Несмотря на то, что за последние несколько лет знания, полученные в результате эпидемиологических и биологических исследований, значительно расширились, до полного понимания причин и устранения неоднородности этого расстройства ещё далеко. Необходимо увеличить размер выборки, чтобы повысить эффективность геномных исследований, которые также позволят изучить генетическое влияние на развитие расстройства и помогут прояснить, например, случаи СДВГ с поздним началом, которые были выявлены в популяционных исследованиях, а также другие источники неоднородности. Кроме того, большинство исследований было сосредоточено на выборках европейского происхождения, и экстраполяция результатов на другие этнические группы не гарантирована. В будущих исследованиях следует изучать более разнообразные выборки и учитывать различные культурные контексты.
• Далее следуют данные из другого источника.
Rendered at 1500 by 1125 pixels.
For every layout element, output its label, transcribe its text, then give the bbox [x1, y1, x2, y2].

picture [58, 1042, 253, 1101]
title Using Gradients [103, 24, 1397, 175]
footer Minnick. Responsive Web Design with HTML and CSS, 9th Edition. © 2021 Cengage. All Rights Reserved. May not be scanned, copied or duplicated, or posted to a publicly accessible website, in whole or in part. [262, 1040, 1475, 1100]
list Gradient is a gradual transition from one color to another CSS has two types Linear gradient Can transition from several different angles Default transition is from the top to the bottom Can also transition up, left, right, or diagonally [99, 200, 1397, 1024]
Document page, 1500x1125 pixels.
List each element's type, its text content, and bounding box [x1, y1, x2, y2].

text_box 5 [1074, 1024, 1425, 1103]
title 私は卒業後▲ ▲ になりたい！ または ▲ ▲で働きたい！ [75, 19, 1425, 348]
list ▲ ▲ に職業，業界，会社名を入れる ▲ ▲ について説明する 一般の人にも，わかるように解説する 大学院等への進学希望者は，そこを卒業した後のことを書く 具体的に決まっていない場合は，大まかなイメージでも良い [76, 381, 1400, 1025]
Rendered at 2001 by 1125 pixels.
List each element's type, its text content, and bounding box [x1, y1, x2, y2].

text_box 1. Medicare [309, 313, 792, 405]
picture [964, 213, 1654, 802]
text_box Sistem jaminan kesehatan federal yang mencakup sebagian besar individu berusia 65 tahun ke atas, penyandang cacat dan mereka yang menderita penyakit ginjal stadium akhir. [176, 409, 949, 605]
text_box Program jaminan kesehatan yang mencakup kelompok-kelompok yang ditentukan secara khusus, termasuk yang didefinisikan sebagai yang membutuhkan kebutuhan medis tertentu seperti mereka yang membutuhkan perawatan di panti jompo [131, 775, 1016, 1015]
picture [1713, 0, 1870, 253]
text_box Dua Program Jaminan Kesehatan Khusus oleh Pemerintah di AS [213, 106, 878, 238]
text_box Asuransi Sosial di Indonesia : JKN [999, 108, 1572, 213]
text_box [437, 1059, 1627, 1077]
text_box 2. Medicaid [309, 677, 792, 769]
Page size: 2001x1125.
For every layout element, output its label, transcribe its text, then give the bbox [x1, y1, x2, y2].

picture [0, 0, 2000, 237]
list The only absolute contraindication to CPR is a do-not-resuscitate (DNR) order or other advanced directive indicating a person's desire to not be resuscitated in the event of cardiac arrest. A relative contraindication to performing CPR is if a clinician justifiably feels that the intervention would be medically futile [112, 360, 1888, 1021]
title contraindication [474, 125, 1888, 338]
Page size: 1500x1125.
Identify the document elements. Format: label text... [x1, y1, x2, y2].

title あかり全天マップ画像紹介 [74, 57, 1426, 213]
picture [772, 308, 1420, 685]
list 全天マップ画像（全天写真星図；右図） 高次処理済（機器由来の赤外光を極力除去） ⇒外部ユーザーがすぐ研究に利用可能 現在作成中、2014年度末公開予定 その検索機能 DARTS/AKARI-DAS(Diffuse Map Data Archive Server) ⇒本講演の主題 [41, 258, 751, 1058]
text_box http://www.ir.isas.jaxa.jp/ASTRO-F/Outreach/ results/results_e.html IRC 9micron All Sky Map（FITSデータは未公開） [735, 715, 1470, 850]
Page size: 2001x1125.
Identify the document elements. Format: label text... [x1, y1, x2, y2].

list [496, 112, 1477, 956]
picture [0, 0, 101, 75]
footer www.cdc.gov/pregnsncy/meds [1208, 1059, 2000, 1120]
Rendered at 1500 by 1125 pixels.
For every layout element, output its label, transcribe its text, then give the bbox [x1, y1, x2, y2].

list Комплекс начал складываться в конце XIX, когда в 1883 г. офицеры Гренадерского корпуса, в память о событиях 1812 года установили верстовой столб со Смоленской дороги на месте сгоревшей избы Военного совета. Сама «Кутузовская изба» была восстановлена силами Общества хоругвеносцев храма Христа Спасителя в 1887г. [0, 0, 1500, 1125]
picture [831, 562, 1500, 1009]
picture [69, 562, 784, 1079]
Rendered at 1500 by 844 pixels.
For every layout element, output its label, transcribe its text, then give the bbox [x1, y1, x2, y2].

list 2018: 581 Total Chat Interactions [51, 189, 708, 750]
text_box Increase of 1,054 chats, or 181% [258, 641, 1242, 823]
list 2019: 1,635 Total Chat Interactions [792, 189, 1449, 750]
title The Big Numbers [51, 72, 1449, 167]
В этом смысле международное сотрудничество, такое как Латиноамериканский консорциум геномики (LAGC), является важной инициативой для развития исследований в области генетики психических расстройств в популяциях, отличных от европейских.

Растущее число исследований и технологических достижений открывают новые перспективы для понимания нейробиологии СДВГ, уточнения диагноза и выявления новых терапевтических возможностей для оптимизации результатов лечения и связанных с ним нарушений, что приводит к улучшениям во всех областях лечения пациентов.